* **ACTIVITY**: Beneath this task are records; print exactly the stretch of them from the line with "CLOSED: [2020-03-14 週六 15:31]" through the line with "processor configuration file", both ends included.

* **RECORDS**:
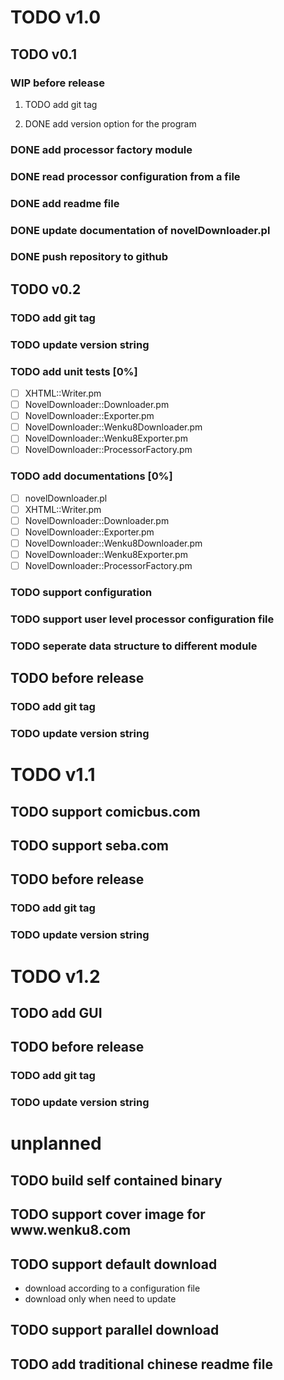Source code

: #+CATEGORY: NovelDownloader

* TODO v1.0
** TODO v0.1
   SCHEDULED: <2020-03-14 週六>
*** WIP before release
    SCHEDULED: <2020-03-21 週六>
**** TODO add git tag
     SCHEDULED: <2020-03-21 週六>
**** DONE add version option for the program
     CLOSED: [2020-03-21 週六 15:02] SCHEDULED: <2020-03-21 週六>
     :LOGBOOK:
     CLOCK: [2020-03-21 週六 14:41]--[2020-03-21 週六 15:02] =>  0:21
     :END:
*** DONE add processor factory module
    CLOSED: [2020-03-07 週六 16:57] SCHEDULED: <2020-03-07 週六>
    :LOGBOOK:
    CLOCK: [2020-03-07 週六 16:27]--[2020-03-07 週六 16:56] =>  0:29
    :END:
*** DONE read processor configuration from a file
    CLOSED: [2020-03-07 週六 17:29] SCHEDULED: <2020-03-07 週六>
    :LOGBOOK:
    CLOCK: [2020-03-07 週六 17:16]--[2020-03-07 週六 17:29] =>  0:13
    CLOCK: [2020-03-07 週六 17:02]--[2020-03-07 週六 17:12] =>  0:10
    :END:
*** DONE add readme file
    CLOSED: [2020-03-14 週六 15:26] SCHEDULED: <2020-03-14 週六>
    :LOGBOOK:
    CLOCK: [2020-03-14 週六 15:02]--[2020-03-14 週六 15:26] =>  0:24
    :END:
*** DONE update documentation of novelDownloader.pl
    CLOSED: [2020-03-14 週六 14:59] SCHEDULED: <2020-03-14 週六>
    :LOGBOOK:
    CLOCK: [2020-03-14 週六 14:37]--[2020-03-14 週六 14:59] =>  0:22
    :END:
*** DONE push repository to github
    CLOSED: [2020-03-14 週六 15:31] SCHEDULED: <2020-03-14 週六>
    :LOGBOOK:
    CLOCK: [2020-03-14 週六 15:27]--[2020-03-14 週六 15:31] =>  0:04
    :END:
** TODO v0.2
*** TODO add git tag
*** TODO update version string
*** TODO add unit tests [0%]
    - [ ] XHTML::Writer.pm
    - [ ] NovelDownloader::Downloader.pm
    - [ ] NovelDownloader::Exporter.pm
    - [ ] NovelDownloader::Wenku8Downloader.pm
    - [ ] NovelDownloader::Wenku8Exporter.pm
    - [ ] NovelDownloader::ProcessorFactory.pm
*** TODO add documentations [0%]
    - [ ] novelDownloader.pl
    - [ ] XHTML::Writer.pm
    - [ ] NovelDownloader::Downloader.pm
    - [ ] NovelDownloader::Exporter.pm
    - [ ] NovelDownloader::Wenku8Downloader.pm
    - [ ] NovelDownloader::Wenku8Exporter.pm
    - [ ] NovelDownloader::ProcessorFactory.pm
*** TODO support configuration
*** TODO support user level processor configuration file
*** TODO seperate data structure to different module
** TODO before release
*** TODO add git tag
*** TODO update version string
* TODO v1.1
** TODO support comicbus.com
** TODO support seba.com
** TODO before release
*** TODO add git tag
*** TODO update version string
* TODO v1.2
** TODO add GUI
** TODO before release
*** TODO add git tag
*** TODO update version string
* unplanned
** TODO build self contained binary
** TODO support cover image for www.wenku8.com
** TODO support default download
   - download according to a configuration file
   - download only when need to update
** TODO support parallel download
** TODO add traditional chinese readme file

==

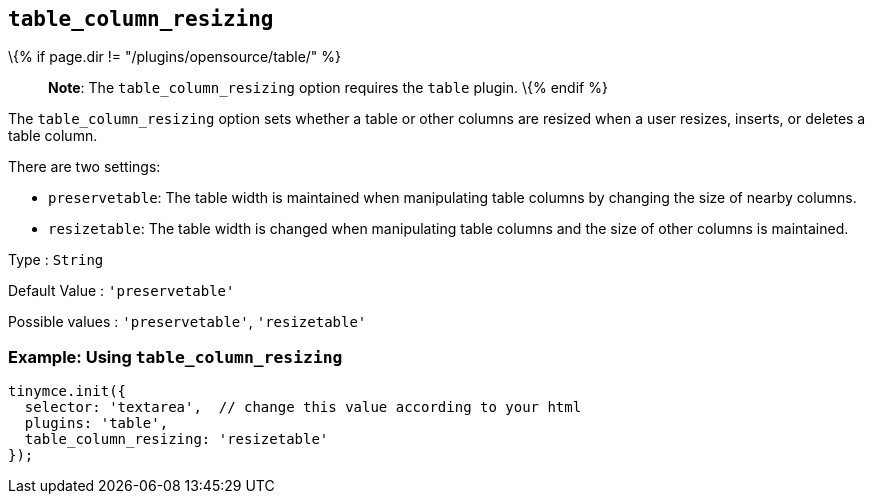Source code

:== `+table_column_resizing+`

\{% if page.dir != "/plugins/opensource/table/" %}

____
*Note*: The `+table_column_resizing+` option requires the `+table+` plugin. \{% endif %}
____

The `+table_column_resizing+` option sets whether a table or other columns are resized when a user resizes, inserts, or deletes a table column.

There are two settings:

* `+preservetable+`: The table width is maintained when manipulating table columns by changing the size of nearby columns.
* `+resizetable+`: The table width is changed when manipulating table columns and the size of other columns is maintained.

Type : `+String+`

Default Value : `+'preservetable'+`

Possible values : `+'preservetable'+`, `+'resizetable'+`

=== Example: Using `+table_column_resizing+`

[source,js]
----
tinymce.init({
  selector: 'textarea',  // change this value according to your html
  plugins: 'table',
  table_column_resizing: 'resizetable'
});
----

* **ANSWER TO THIS TASK**:
    CLOSED: [2020-03-14 週六 15:31] SCHEDULED: <2020-03-14 週六>
    :LOGBOOK:
    CLOCK: [2020-03-14 週六 15:27]--[2020-03-14 週六 15:31] =>  0:04
    :END:
** TODO v0.2
*** TODO add git tag
*** TODO update version string
*** TODO add unit tests [0%]
    - [ ] XHTML::Writer.pm
    - [ ] NovelDownloader::Downloader.pm
    - [ ] NovelDownloader::Exporter.pm
    - [ ] NovelDownloader::Wenku8Downloader.pm
    - [ ] NovelDownloader::Wenku8Exporter.pm
    - [ ] NovelDownloader::ProcessorFactory.pm
*** TODO add documentations [0%]
    - [ ] novelDownloader.pl
    - [ ] XHTML::Writer.pm
    - [ ] NovelDownloader::Downloader.pm
    - [ ] NovelDownloader::Exporter.pm
    - [ ] NovelDownloader::Wenku8Downloader.pm
    - [ ] NovelDownloader::Wenku8Exporter.pm
    - [ ] NovelDownloader::ProcessorFactory.pm
*** TODO support configuration
*** TODO support user level processor configuration file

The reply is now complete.